▸ AIM OF THE EXERCISE
Transcribe, word for word and without additions, each line below from the one containing "Rendered at 2000 by 1125 pixels." through the one containing "List each element's type, its", both ends included.

▸ RECORDS TO USE
--
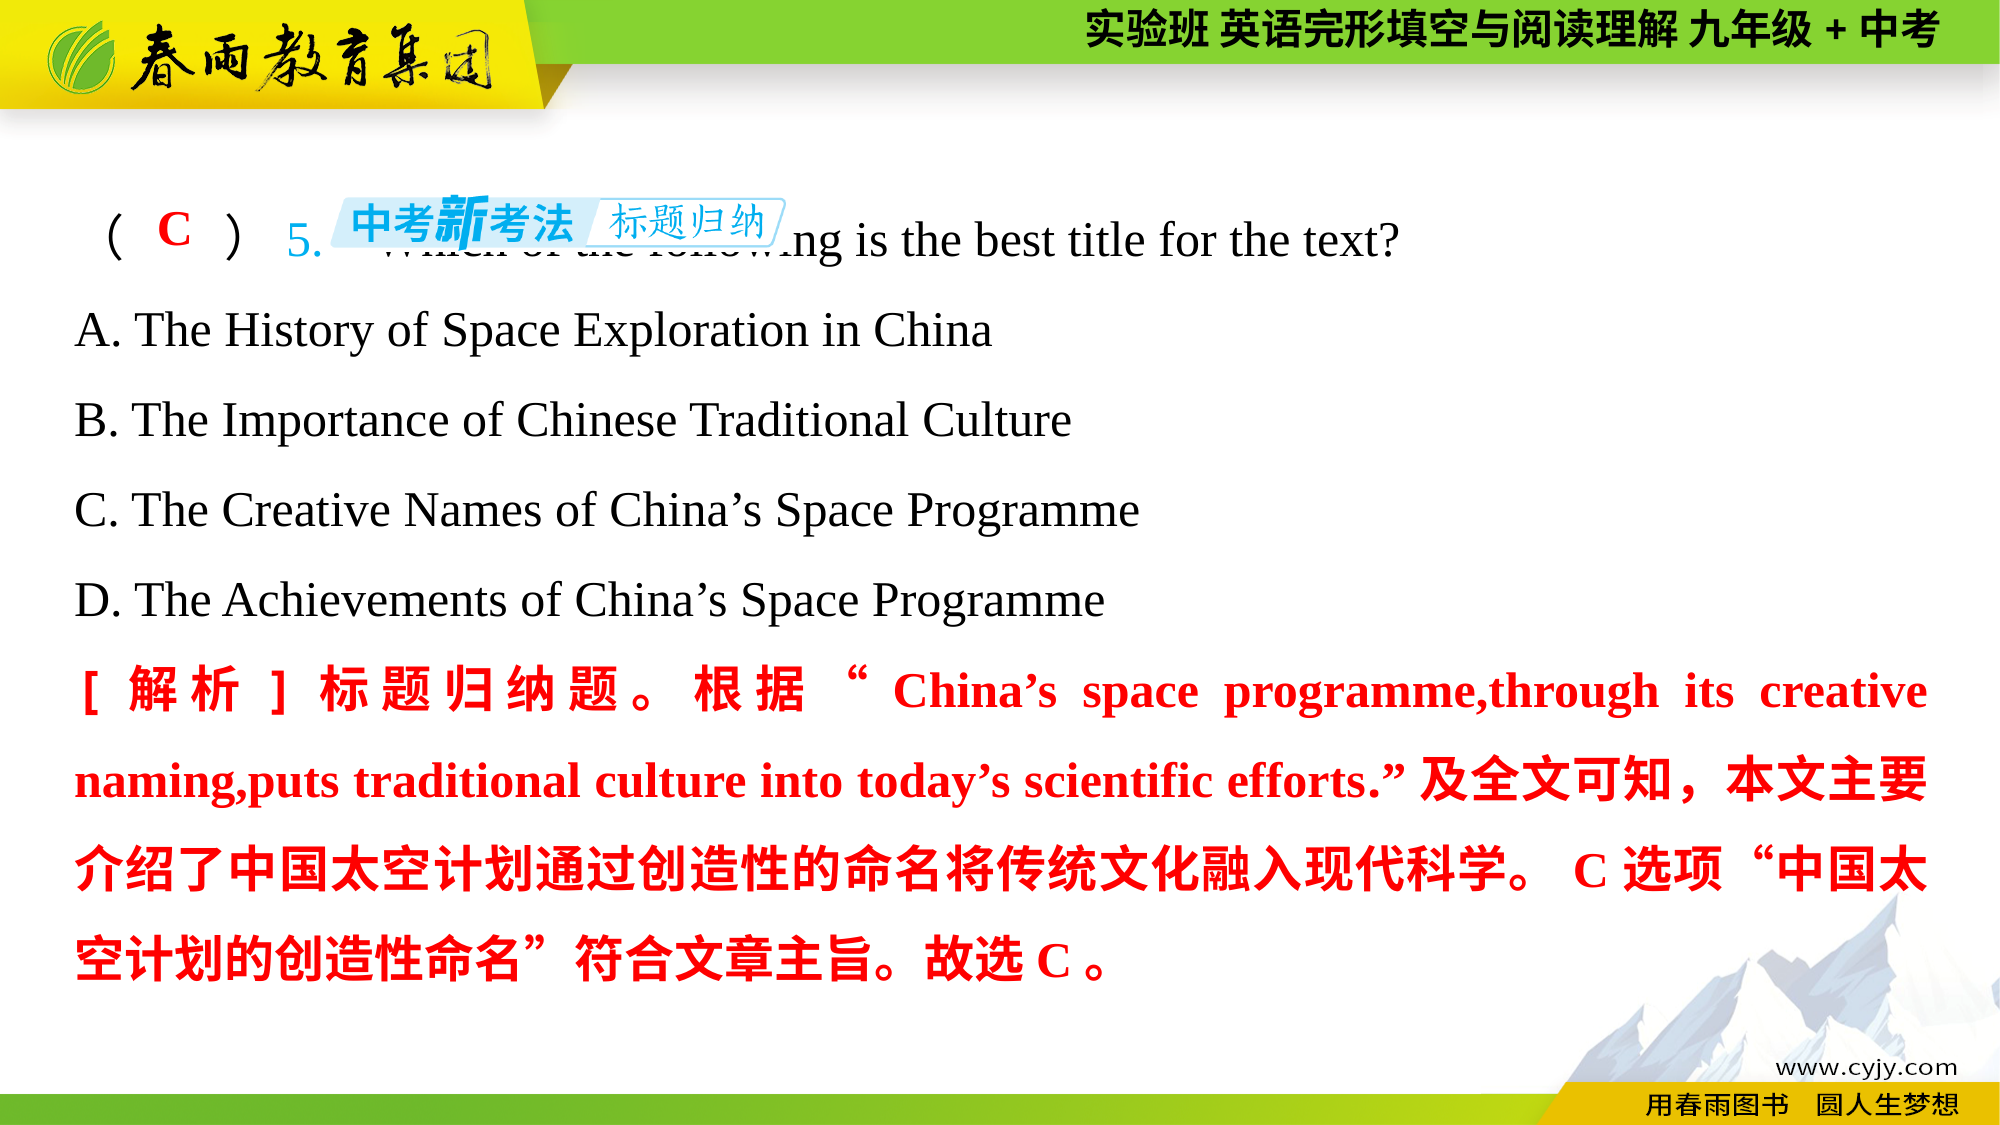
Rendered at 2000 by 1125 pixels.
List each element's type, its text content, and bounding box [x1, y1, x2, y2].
--
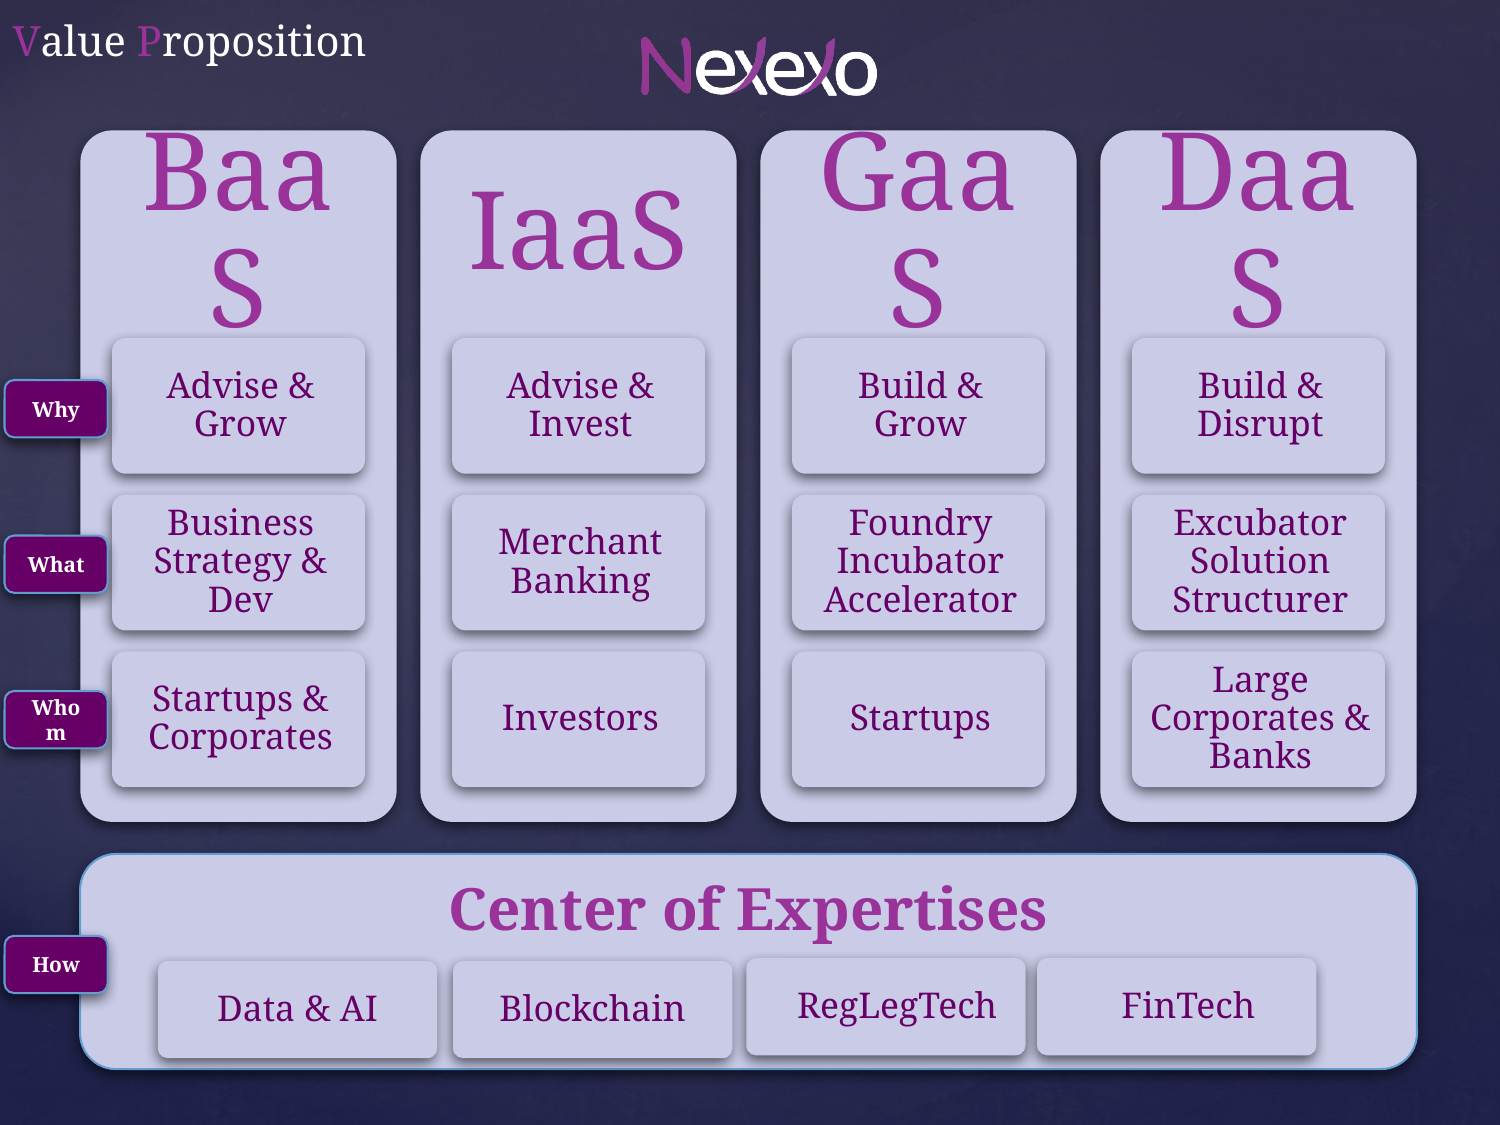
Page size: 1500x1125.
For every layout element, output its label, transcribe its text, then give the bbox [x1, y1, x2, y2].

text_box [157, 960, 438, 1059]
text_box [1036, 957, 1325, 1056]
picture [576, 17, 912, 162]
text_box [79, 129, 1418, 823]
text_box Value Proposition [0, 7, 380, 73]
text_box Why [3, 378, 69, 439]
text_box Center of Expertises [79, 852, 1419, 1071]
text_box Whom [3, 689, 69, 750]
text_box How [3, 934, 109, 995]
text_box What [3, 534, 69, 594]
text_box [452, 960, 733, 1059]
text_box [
--
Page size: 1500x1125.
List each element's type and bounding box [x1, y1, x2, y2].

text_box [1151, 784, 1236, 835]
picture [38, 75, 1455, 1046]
--
▸ EXPECTED ANSWER
Rendered at 2000 by 1125 pixels.
List each element's type, its text content, and bounding box [x1, y1, x2, y2].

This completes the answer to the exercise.